Data shown
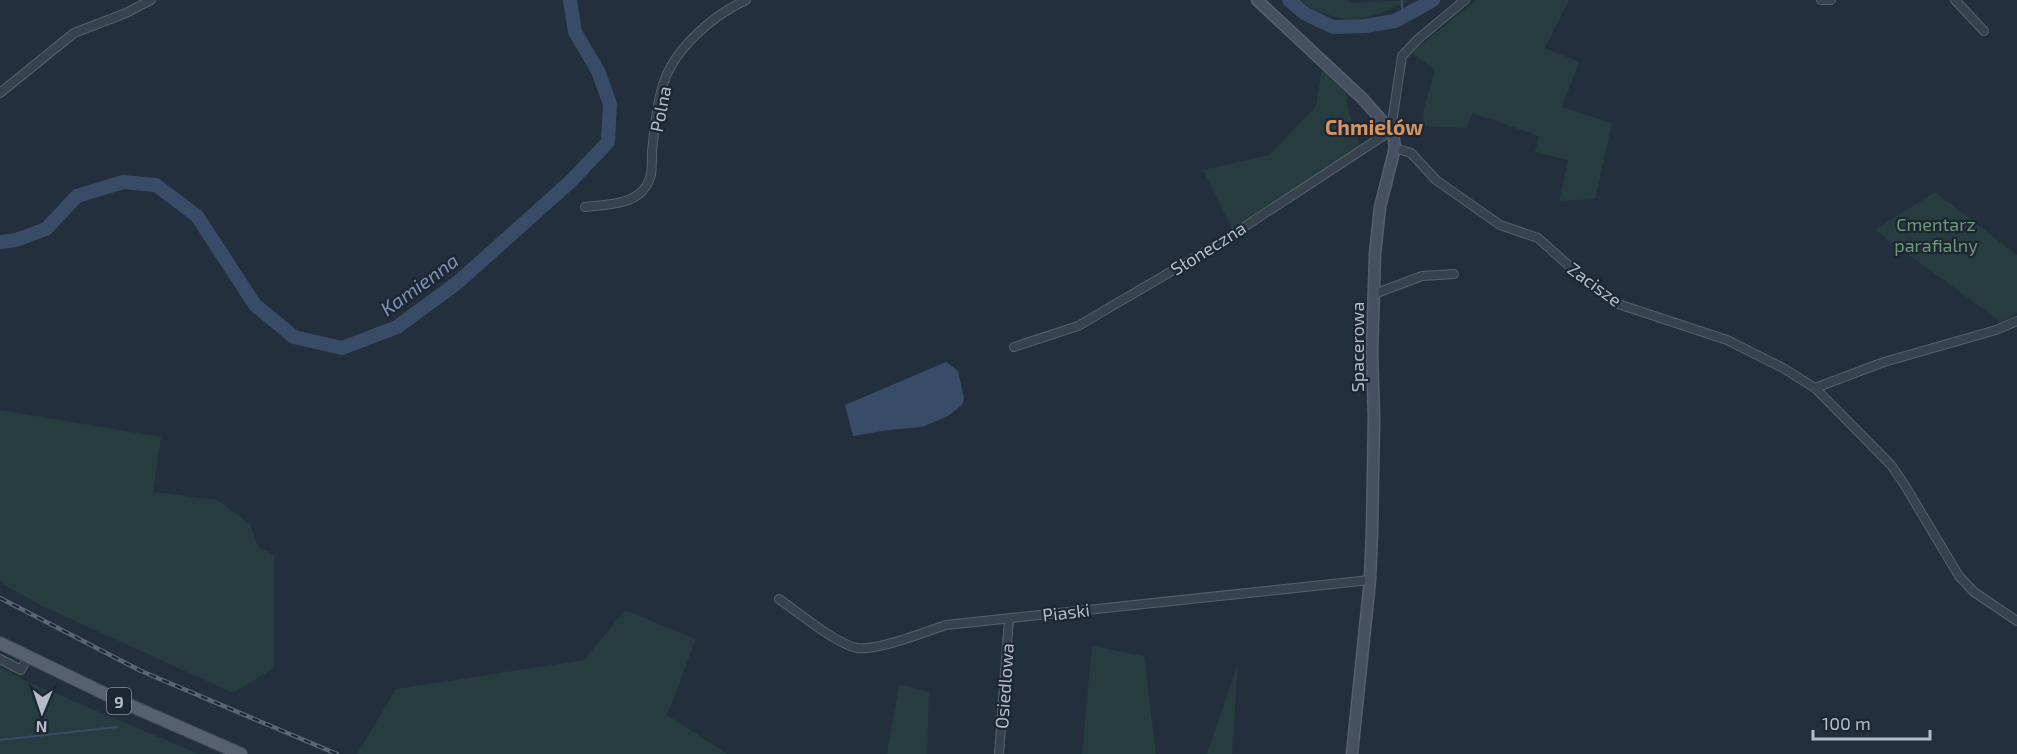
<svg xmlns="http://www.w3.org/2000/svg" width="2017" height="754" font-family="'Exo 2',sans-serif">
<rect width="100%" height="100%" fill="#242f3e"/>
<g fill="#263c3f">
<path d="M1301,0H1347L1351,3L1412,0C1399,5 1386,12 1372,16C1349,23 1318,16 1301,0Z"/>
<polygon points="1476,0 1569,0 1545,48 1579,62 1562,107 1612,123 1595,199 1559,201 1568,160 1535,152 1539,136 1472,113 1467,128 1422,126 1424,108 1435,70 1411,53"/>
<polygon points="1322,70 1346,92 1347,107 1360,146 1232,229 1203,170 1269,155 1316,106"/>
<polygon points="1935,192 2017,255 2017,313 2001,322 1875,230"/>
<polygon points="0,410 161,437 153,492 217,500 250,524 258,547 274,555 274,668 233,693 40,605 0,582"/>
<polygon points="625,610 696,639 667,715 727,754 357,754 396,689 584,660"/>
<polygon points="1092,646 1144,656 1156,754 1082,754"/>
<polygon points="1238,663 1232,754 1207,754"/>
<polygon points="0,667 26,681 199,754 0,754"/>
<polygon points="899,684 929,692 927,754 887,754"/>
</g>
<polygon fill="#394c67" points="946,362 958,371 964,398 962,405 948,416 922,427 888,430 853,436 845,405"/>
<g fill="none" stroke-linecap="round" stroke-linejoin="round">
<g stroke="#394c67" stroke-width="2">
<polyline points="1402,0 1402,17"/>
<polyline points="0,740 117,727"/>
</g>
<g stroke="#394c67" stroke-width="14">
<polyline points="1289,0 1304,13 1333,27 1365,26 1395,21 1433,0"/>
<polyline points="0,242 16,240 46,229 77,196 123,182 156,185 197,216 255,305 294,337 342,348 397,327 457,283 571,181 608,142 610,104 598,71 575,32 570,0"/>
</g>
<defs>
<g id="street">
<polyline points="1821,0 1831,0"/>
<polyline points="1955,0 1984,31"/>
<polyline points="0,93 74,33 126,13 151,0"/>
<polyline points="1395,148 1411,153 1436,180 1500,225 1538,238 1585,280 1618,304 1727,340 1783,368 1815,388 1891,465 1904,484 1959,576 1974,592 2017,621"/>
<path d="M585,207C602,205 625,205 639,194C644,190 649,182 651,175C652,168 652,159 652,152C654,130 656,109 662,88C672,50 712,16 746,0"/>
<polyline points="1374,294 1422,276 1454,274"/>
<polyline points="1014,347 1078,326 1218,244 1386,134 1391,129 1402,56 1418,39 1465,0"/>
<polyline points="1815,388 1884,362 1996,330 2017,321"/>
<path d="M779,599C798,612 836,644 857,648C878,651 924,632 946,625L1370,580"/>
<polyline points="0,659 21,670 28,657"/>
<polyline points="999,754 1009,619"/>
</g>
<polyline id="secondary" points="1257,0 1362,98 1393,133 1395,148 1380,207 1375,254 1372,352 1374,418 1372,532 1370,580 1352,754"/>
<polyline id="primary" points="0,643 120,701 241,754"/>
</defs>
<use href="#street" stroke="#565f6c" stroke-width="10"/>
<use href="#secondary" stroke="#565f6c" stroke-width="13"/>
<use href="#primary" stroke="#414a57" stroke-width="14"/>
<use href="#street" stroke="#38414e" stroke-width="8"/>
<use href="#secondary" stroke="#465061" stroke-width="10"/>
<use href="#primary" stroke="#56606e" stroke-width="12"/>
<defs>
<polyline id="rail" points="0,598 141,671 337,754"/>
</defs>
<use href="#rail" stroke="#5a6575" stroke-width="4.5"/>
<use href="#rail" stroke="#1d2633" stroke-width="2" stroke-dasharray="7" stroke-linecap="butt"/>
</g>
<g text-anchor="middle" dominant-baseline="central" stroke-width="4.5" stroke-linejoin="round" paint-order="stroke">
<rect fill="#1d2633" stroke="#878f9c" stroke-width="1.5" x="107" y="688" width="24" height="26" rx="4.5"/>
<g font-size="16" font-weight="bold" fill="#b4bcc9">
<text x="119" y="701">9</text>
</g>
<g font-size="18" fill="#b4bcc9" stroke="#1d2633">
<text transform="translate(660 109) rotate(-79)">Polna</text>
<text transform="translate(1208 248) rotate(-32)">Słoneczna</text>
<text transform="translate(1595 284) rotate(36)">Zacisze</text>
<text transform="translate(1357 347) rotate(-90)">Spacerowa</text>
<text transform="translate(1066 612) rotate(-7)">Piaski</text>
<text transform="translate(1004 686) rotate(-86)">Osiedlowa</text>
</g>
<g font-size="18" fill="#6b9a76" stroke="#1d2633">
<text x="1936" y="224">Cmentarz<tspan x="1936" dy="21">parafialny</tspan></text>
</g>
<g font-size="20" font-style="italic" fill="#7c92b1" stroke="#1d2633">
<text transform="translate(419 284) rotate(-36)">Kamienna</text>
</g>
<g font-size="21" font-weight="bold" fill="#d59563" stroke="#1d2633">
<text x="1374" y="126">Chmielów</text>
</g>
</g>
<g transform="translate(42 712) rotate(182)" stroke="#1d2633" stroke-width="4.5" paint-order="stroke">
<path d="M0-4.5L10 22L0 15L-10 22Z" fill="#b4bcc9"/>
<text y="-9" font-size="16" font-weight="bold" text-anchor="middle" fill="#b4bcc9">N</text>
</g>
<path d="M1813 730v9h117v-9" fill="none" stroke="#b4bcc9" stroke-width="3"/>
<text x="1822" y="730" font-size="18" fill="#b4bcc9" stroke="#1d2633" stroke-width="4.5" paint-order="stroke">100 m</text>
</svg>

==

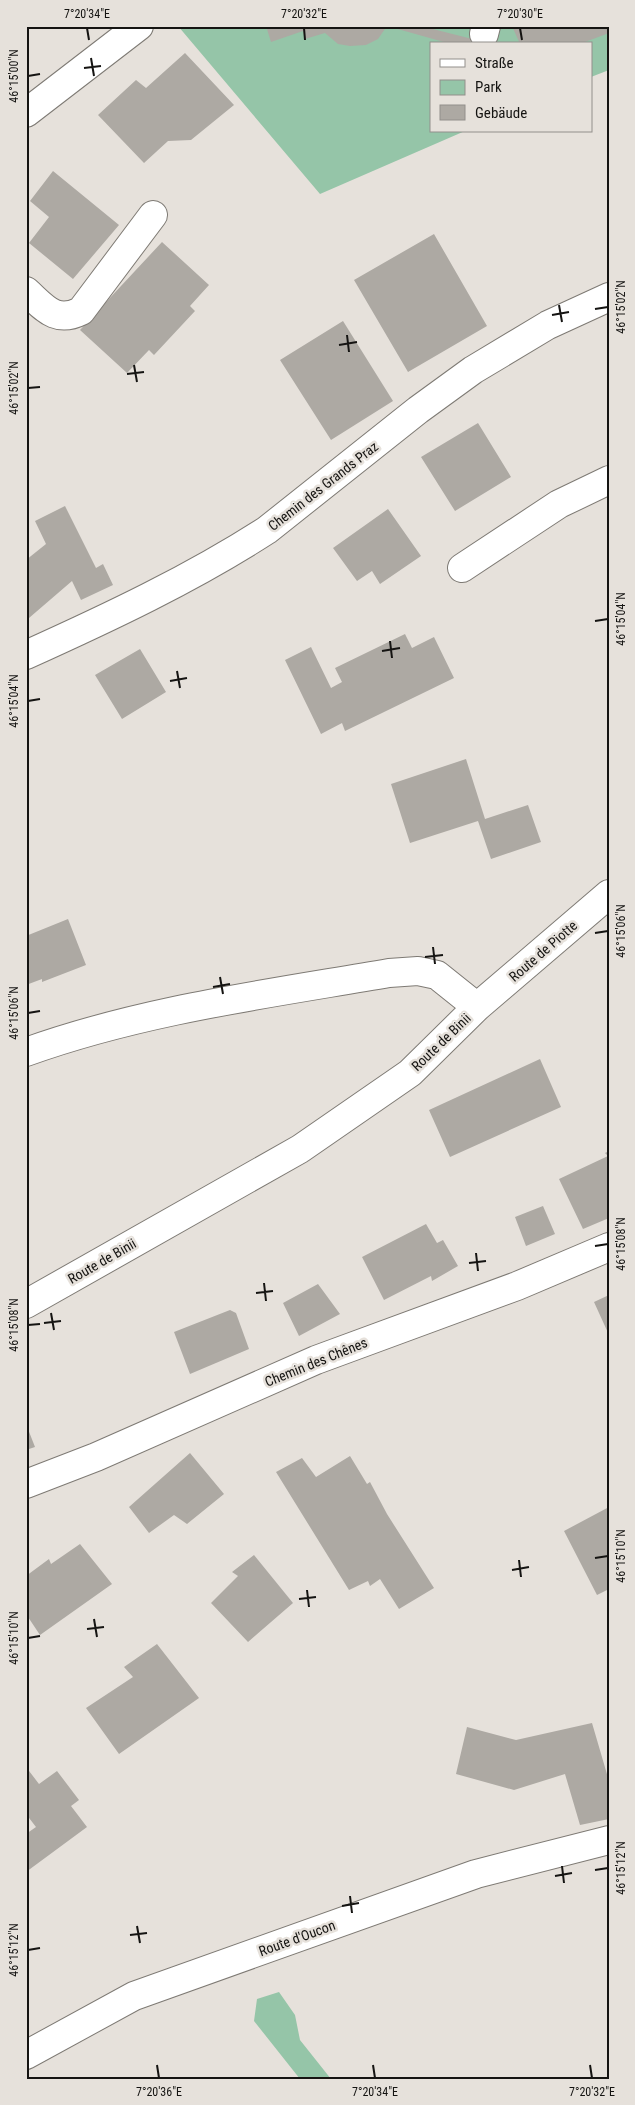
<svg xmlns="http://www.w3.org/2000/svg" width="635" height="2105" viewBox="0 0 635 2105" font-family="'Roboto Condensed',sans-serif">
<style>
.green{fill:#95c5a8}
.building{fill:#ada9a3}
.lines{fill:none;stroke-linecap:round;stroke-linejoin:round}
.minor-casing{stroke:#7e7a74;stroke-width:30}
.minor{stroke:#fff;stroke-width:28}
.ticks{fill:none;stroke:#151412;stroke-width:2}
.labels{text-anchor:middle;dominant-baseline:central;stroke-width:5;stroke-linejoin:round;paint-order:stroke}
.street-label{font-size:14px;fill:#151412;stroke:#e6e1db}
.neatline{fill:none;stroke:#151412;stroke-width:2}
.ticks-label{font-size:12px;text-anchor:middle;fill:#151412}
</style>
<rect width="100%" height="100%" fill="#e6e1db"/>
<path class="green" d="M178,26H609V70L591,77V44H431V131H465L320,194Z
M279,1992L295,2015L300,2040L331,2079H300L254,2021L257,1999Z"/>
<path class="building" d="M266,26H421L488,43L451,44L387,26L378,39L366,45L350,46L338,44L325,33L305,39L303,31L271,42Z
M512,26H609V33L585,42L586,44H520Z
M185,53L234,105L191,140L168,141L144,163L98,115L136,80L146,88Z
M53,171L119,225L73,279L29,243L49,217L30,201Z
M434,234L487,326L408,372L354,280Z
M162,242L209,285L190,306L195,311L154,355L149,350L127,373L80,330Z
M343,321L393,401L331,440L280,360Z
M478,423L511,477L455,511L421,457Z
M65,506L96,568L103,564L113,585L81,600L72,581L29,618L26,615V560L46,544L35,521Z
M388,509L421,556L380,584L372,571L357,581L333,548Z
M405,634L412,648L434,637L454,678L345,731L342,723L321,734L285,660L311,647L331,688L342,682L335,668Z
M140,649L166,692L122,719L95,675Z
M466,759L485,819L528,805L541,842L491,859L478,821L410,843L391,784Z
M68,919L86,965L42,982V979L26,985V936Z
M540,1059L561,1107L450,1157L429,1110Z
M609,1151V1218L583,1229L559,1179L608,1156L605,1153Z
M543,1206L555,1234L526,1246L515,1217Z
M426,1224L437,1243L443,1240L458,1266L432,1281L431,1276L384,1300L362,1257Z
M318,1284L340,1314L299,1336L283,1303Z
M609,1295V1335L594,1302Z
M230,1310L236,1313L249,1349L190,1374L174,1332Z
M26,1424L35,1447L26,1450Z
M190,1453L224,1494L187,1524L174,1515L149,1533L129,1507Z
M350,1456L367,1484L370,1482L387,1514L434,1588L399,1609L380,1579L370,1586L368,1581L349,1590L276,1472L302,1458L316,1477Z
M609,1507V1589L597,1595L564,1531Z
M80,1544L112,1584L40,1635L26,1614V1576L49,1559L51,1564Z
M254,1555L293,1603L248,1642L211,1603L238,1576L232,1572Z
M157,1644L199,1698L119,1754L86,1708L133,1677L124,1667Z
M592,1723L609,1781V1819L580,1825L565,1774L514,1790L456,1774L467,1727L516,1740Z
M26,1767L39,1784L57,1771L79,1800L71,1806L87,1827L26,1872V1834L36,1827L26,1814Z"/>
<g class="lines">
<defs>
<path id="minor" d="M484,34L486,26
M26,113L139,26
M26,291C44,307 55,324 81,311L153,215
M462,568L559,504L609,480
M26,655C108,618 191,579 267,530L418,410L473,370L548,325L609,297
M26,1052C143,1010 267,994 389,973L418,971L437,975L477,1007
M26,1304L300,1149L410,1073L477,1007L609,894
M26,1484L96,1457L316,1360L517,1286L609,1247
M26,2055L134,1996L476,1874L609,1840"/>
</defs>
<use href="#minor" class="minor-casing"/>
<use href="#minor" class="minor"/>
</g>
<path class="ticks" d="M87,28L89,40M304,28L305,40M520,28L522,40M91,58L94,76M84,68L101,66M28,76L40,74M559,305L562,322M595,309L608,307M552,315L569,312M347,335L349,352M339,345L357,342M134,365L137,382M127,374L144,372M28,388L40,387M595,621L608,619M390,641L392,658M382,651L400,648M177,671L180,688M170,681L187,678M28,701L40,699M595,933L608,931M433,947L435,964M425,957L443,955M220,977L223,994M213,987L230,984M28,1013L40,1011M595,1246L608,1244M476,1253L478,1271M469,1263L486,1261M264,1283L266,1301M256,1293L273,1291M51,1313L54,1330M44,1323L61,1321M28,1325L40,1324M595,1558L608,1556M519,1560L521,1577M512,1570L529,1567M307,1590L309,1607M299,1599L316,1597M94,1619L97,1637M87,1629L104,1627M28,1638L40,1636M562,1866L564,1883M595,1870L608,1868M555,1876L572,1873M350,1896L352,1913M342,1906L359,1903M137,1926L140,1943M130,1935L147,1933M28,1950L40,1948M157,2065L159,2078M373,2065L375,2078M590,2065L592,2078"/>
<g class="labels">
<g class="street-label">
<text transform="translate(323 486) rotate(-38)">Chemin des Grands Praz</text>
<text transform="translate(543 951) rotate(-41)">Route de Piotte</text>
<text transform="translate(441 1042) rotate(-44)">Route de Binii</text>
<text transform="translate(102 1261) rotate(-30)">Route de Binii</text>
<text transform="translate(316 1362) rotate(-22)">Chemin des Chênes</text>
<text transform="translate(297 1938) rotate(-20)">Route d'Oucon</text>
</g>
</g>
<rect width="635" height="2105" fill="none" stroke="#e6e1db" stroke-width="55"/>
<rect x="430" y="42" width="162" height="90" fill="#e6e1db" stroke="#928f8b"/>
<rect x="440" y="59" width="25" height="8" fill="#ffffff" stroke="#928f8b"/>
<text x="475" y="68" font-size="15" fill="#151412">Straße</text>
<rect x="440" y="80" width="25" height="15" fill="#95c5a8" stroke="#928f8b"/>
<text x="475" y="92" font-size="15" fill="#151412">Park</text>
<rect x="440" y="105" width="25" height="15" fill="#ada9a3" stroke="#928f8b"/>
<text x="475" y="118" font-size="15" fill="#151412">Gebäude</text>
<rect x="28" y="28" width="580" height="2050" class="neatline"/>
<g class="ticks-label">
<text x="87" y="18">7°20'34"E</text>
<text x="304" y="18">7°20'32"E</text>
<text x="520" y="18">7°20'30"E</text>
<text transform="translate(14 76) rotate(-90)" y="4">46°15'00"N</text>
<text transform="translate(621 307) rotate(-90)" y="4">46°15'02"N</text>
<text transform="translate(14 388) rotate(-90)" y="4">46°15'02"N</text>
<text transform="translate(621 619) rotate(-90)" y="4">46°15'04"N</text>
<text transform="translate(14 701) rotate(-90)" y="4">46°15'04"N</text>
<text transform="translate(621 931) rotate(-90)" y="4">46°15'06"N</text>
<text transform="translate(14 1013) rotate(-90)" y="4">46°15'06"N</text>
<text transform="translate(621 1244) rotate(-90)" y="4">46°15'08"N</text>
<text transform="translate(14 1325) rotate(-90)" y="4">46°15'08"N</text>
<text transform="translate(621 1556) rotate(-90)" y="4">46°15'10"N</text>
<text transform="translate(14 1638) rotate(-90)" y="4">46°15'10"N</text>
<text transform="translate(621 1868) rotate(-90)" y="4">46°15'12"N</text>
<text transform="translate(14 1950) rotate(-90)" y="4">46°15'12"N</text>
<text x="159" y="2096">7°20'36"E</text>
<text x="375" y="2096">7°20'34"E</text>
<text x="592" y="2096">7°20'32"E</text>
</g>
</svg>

Exercise instructions
Copy every line from the records above that contains the word "lines".

Expected answer
.lines{fill:none;stroke-linecap:round;stroke-linejoin:round}
<g class="lines">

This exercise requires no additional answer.